Pictures do not belong in the copy. Return all of the entries exactly.

> **EXERCISE INPUT**
++++++++++
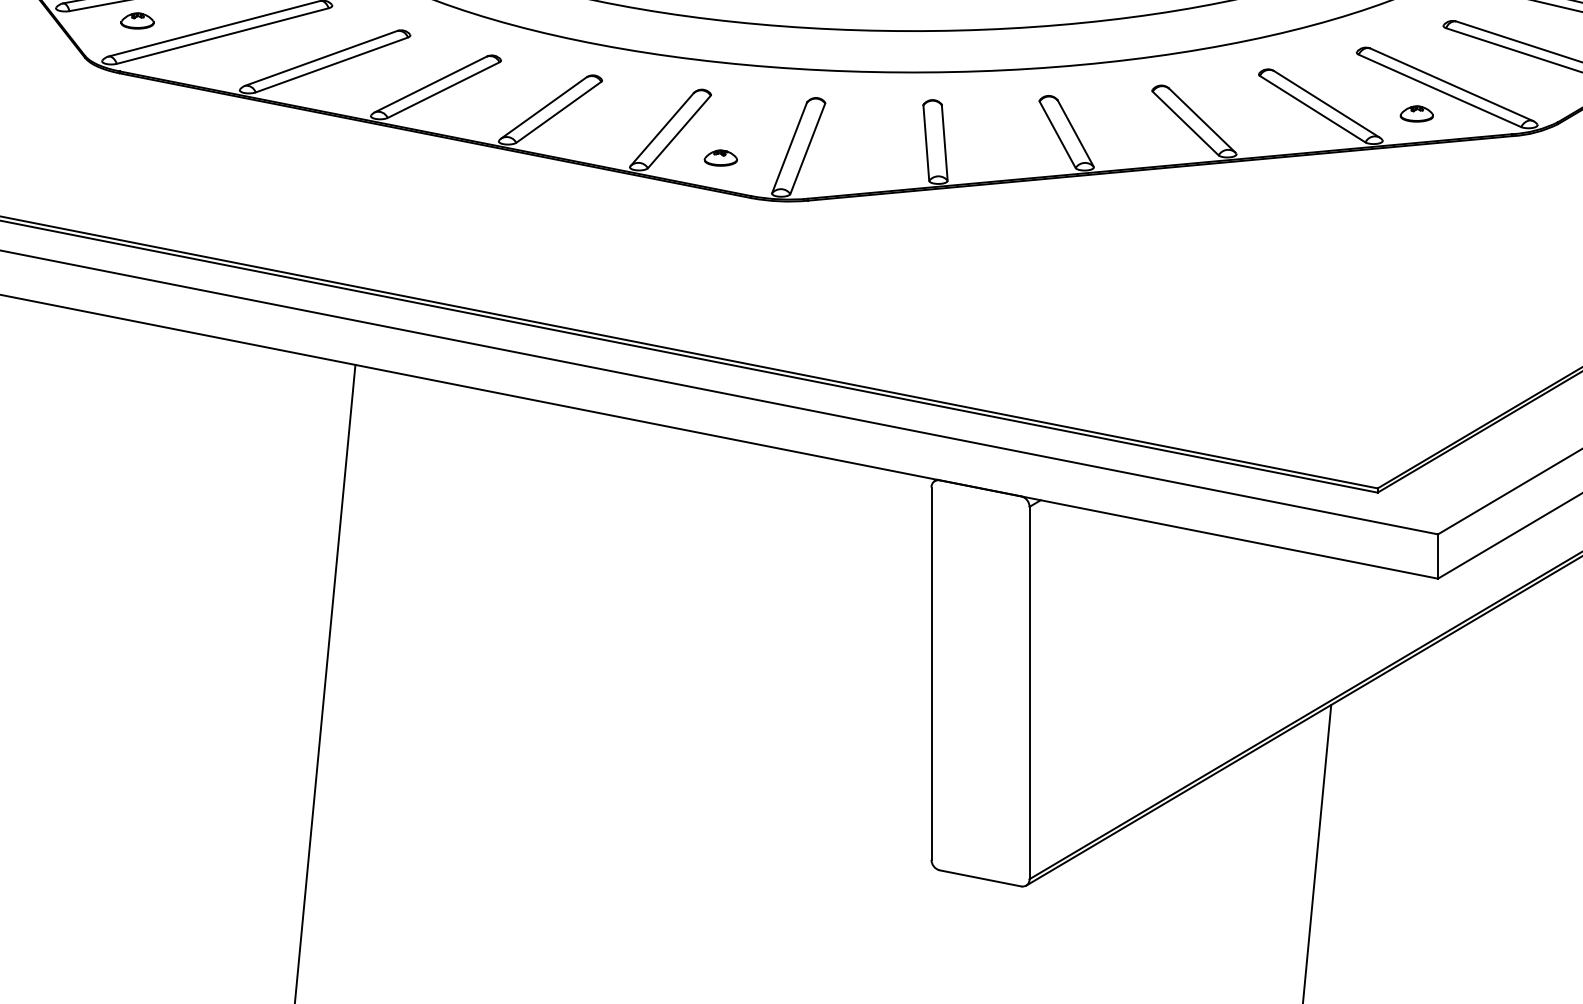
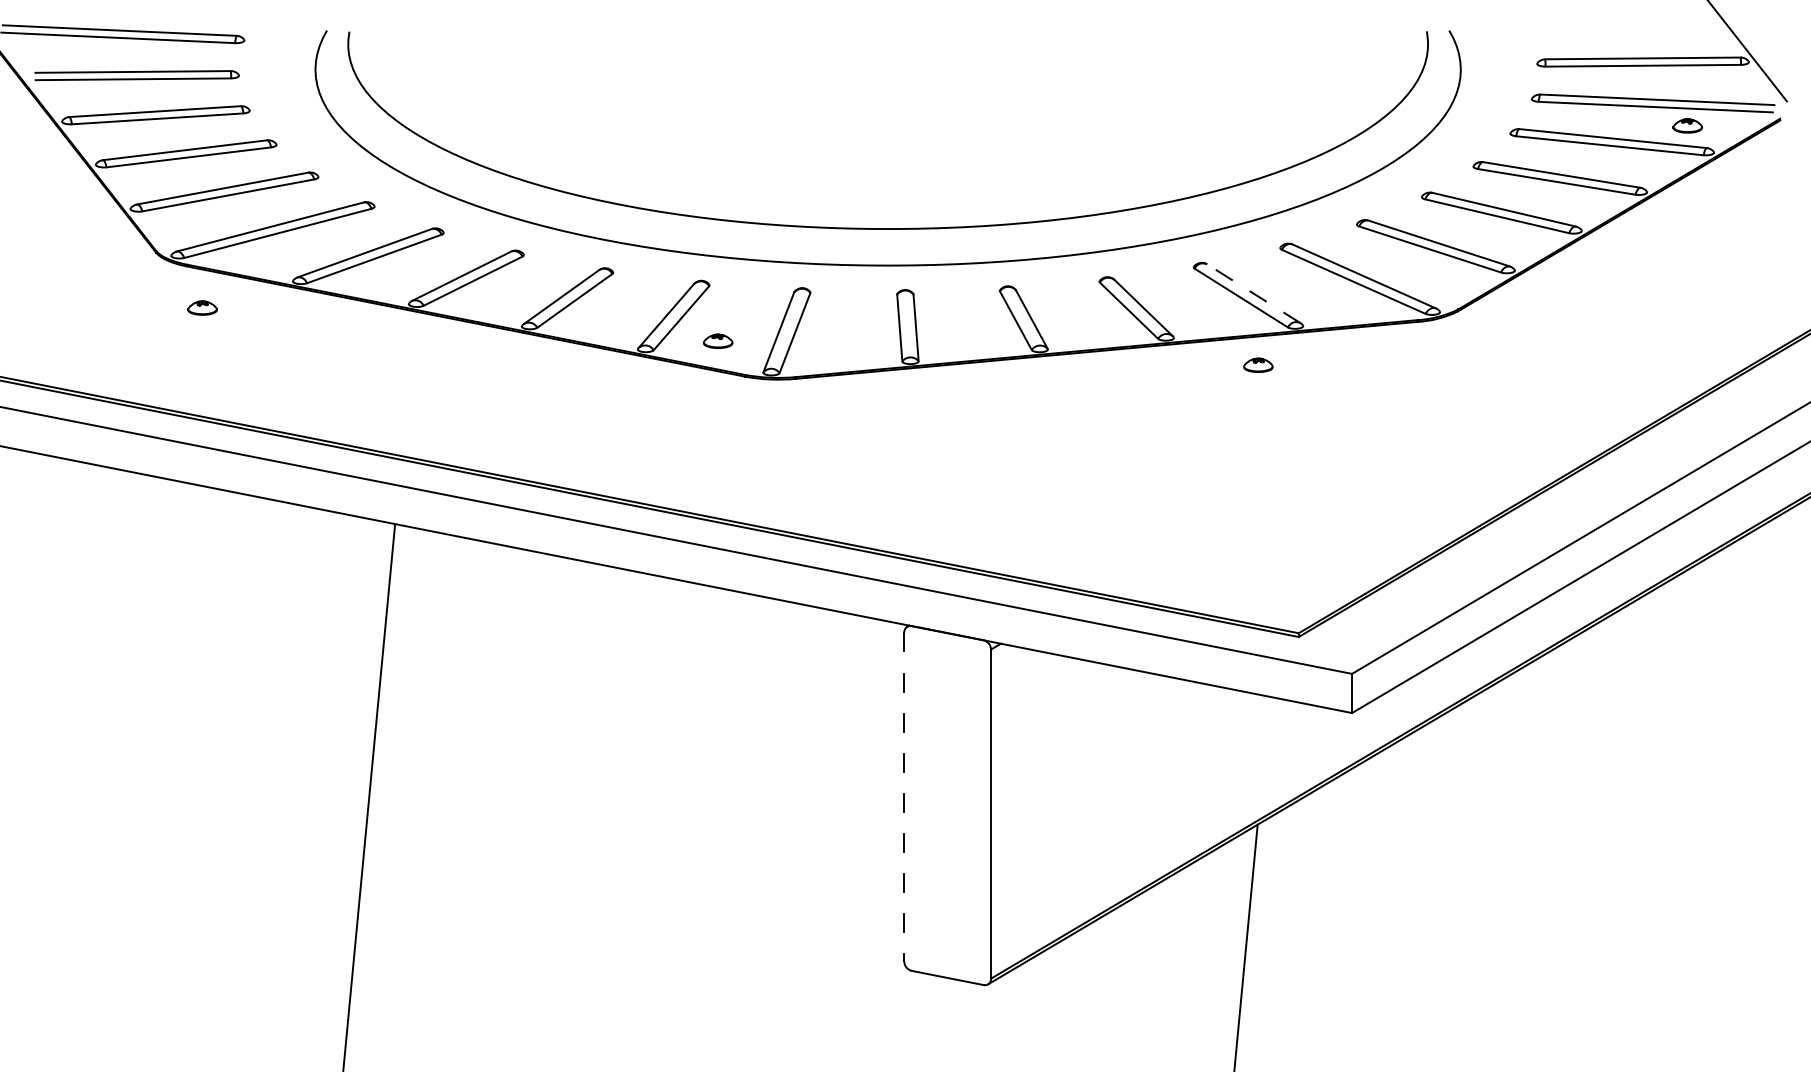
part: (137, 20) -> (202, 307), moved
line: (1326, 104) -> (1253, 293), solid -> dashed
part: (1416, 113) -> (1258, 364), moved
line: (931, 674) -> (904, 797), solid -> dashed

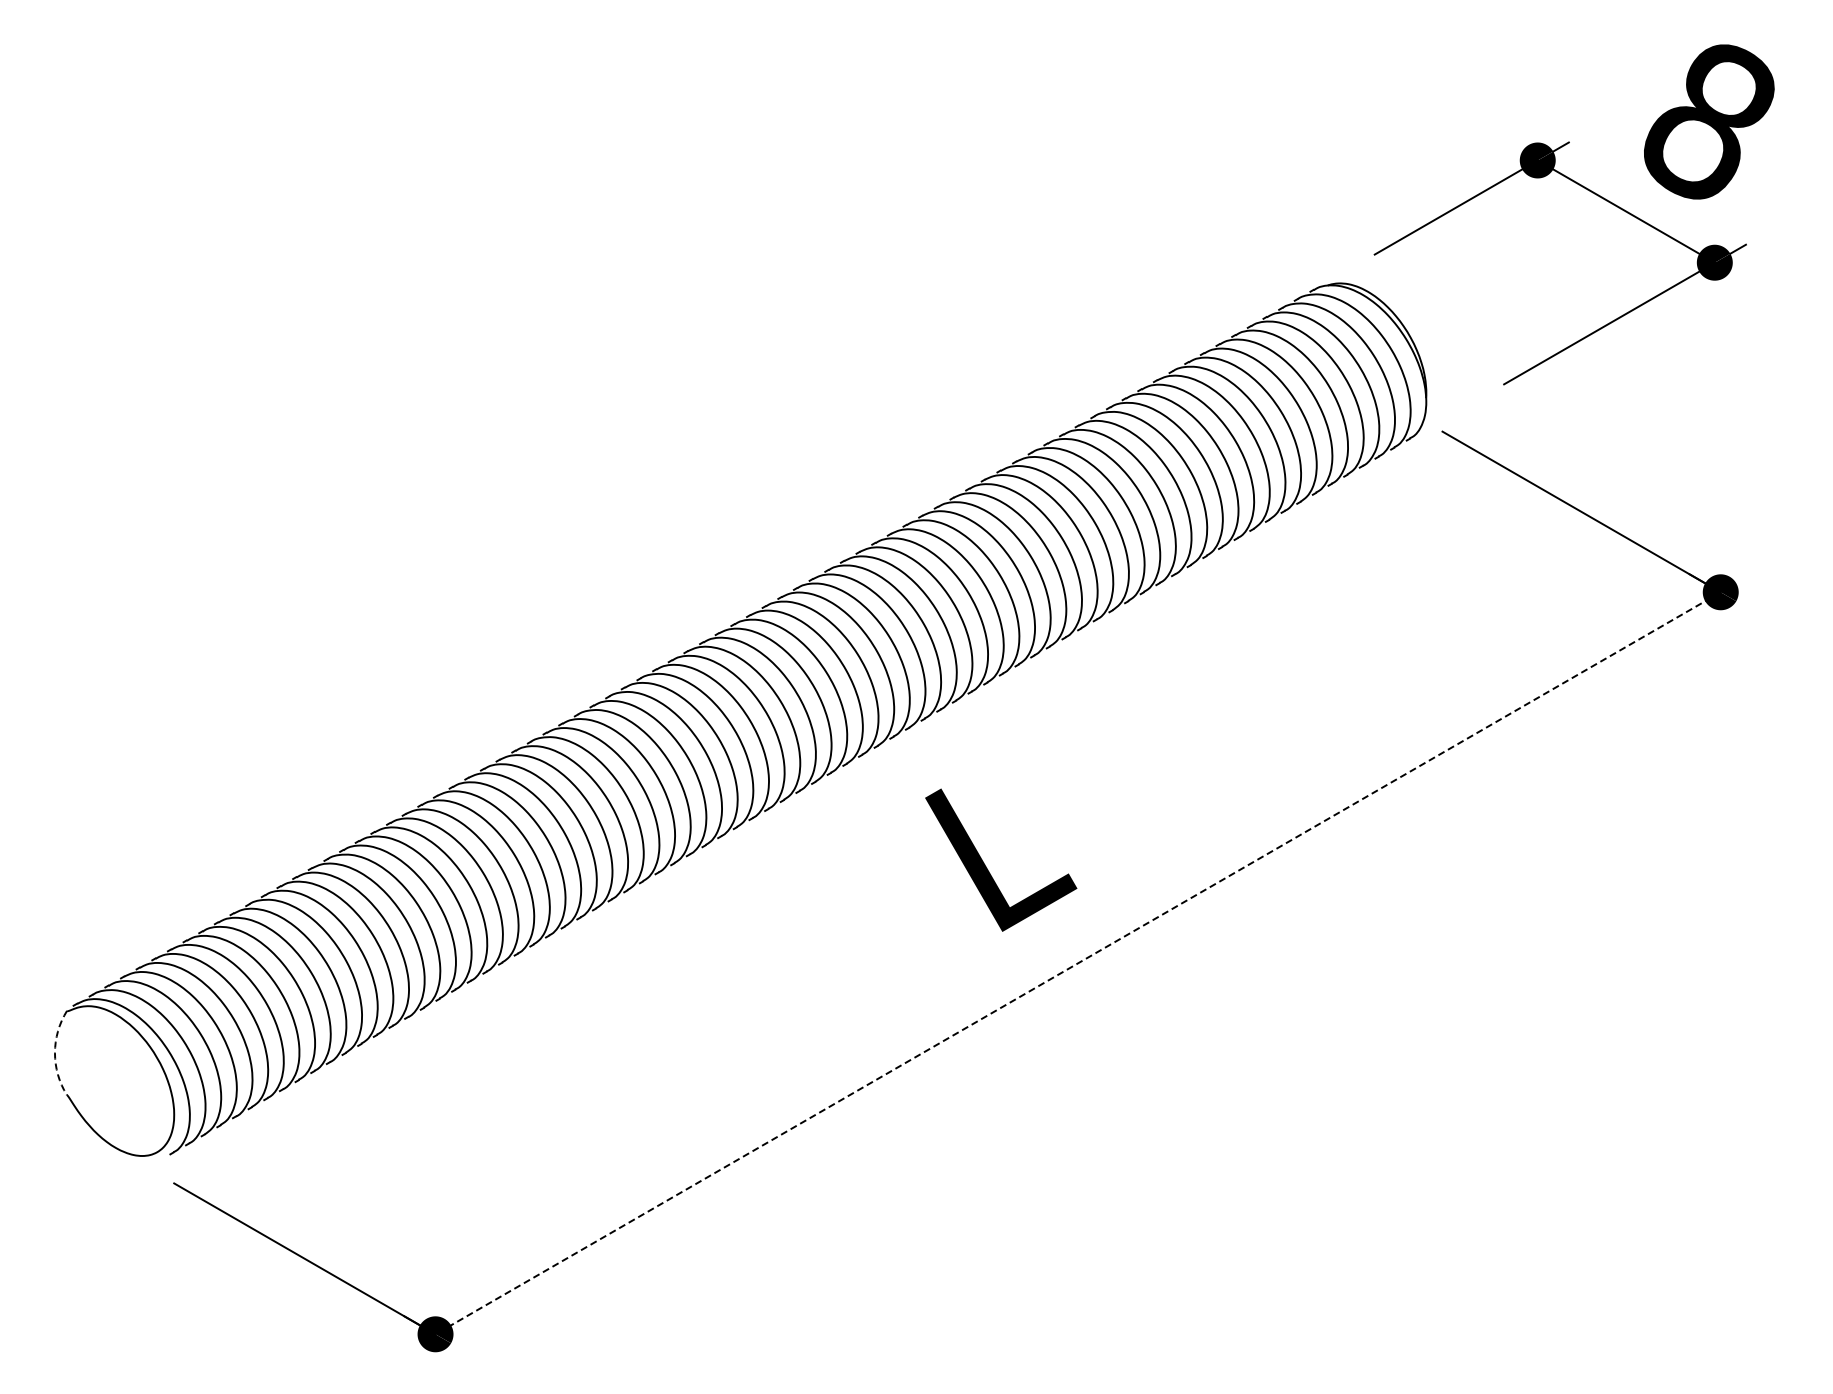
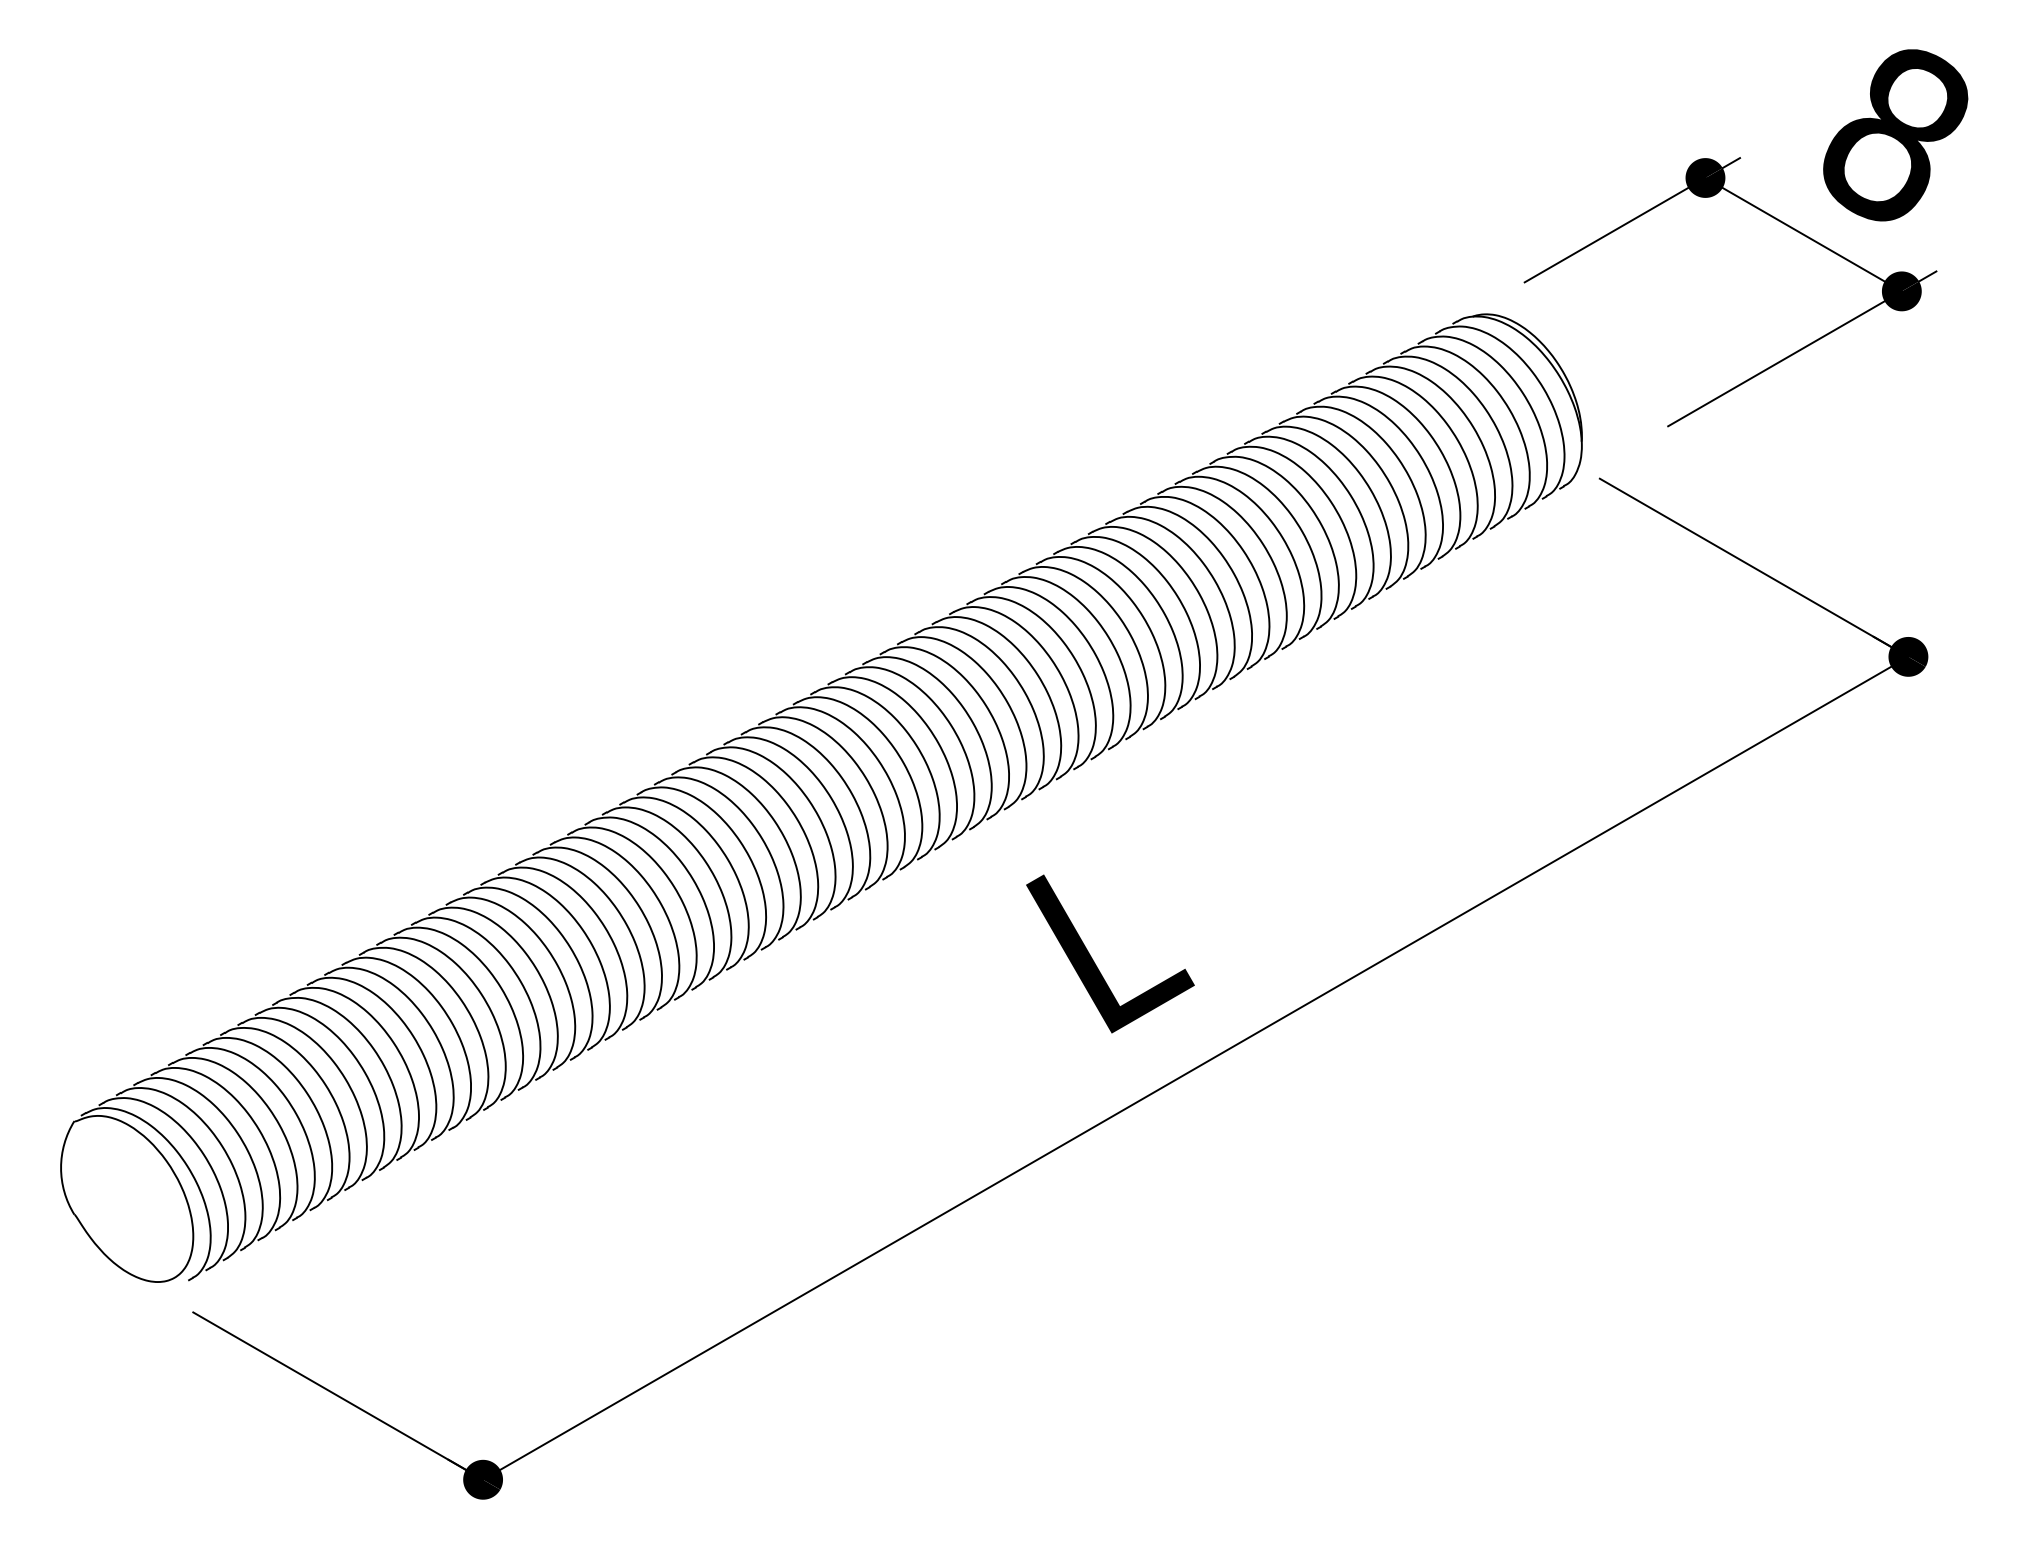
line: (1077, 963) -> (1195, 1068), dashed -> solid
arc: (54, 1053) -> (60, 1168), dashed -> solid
++++++++++
> **ANSWER SPACE**
part: (137, 20) -> (202, 307), moved
line: (1326, 104) -> (1253, 293), solid -> dashed
part: (1416, 113) -> (1258, 364), moved
line: (931, 674) -> (904, 797), solid -> dashed

line: (1077, 963) -> (1195, 1068), dashed -> solid
arc: (54, 1053) -> (60, 1168), dashed -> solid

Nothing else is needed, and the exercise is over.